[PROBLEM DESCRIPTION] Using the records below, filter out every line that lacks "challenges" and copy the rest.

Data extracted from a collection
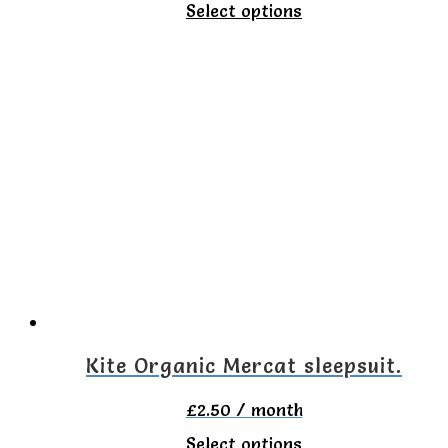
This
Select options
product
has
multiple
variants.
The
options
may
be
chosen
on
Kite Organic Mercat sleepsuit.
the
£
2.50
/ month
product
This
Select options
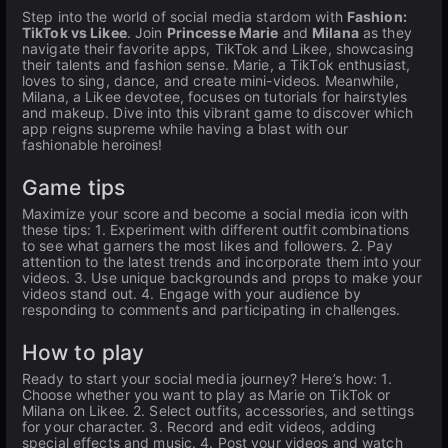
Step into the world of social media stardom with
Fashion:
TikTok vs Likee
. Join
Princesse Marie
and
Milana
as they
navigate their favorite apps, TikTok and Likee, showcasing
their talents and fashion sense. Marie, a TikTok enthusiast,
loves to sing, dance, and create mini-videos. Meanwhile,
Milana, a Likee devotee, focuses on tutorials for hairstyles
and makeup. Dive into this vibrant game to discover which
app reigns supreme while having a blast with our
fashionable heroines!
Game tips
Maximize your score and become a social media icon with
these tips: 1. Experiment with different outfit combinations
to see what garners the most likes and followers. 2. Pay
attention to the latest trends and incorporate them into your
videos. 3. Use unique backgrounds and props to make your
videos stand out. 4. Engage with your audience by
responding to comments and participating in challenges.
How to play
Ready to start your social media journey? Here’s how: 1.
Choose whether you want to play as Marie on TikTok or
Milana on Likee. 2. Select outfits, accessories, and settings
for your character. 3. Record and edit videos, adding
special effects and music. 4. Post your videos and watch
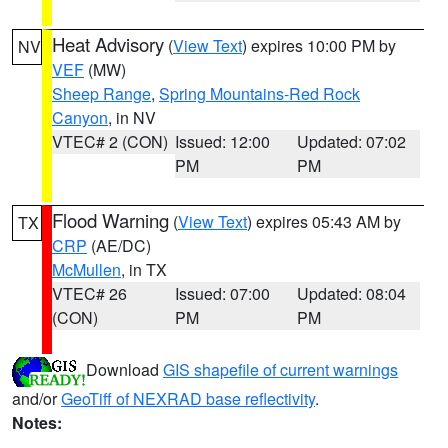
Heat Advisory
(
View Text
) expires 10:00 PM by
NV
VEF
(MW)
Sheep Range
,
Spring Mountains-Red Rock
Canyon
, in NV
VTEC# 2 (CON)
Issued: 12:00
Updated: 07:02
PM
PM
Flood Warning
(
View Text
) expires 05:43 AM by
TX
CRP
(AE/DC)
McMullen
, in TX
VTEC# 26
Issued: 07:00
Updated: 08:04
(CON)
PM
PM
Download
GIS shapefile of current warnings
and/or
GeoTiff of NEXRAD base reflectivity
.
Notes:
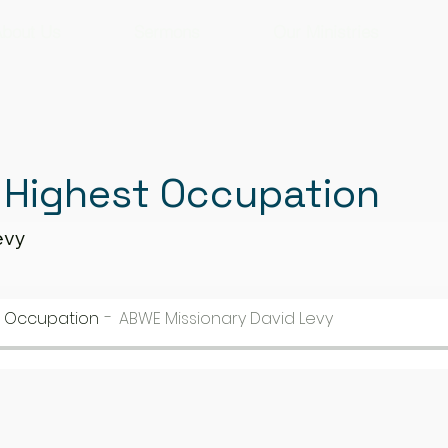
bout Us
Sermons
Our Ministries
 Highest Occupation
evy
t Occupation
ABWE Missionary David Levy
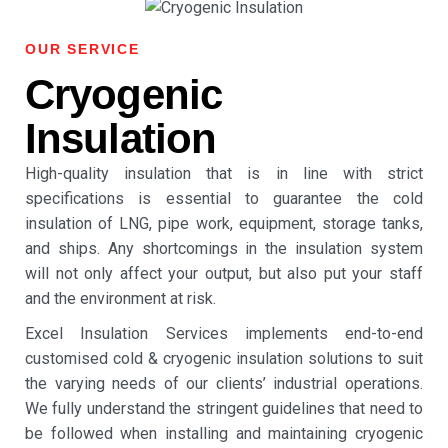
OUR SERVICE
Cryogenic
Insulation
High-quality insulation that is in line with strict
specifications is essential to guarantee the cold
insulation of LNG, pipe work, equipment, storage tanks,
and ships.
Any shortcomings in the insulation system
will not only affect your output, but also put your staff
and the environment at risk.
Excel Insulation Services implements end-to-end
customised
cold & cryogenic insulation
solutions to suit
the varying needs of our clients’ industrial operations.
We fully understand the stringent guidelines that need to
be followed when installing and maintaining
cryogenic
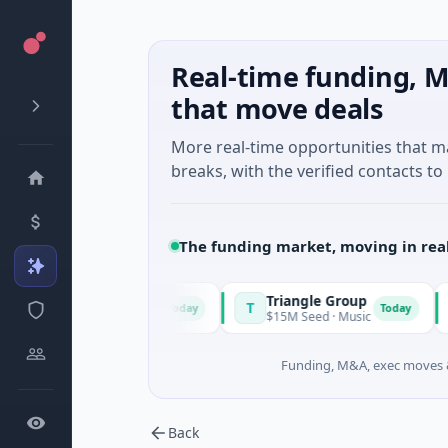
Real-time funding, M
that move deals
More real-time opportunities that 
breaks, with the verified contacts to 
The funding market, moving in rea
Power
Triangle Group
Ny
T
N
Today
Today
 A · Manufacturing
$15M Seed · Music
$14M
Funding, M&A, exec moves &
Back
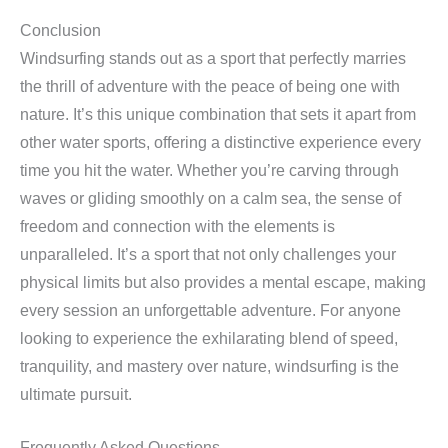
Conclusion
Windsurfing stands out as a sport that perfectly marries
the thrill of adventure with the peace of being one with
nature. It’s this unique combination that sets it apart from
other water sports, offering a distinctive experience every
time you hit the water. Whether you’re carving through
waves or gliding smoothly on a calm sea, the sense of
freedom and connection with the elements is
unparalleled. It’s a sport that not only challenges your
physical limits but also provides a mental escape, making
every session an unforgettable adventure. For anyone
looking to experience the exhilarating blend of speed,
tranquility, and mastery over nature, windsurfing is the
ultimate pursuit.
Frequently Asked Questions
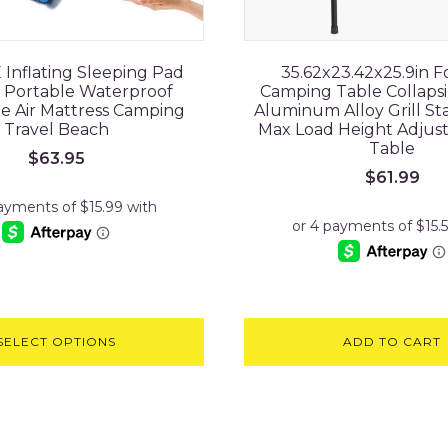
nflating Sleeping Pad
35.62x23.42x25.9in F
 Portable Waterproof
Camping Table Collapsi
le Air Mattress Camping
Aluminum Alloy Grill S
Travel Beach
Max Load Height Adjus
Table
$
63.95
$
61.99
SELECT OPTIONS
ADD TO CART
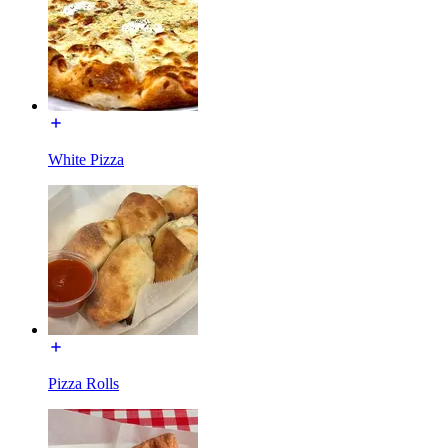
White Pizza
Pizza Rolls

[OUTPUT BELOW]
responding to comments and participating in challenges.
unparalleled. It’s a sport that not only challenges your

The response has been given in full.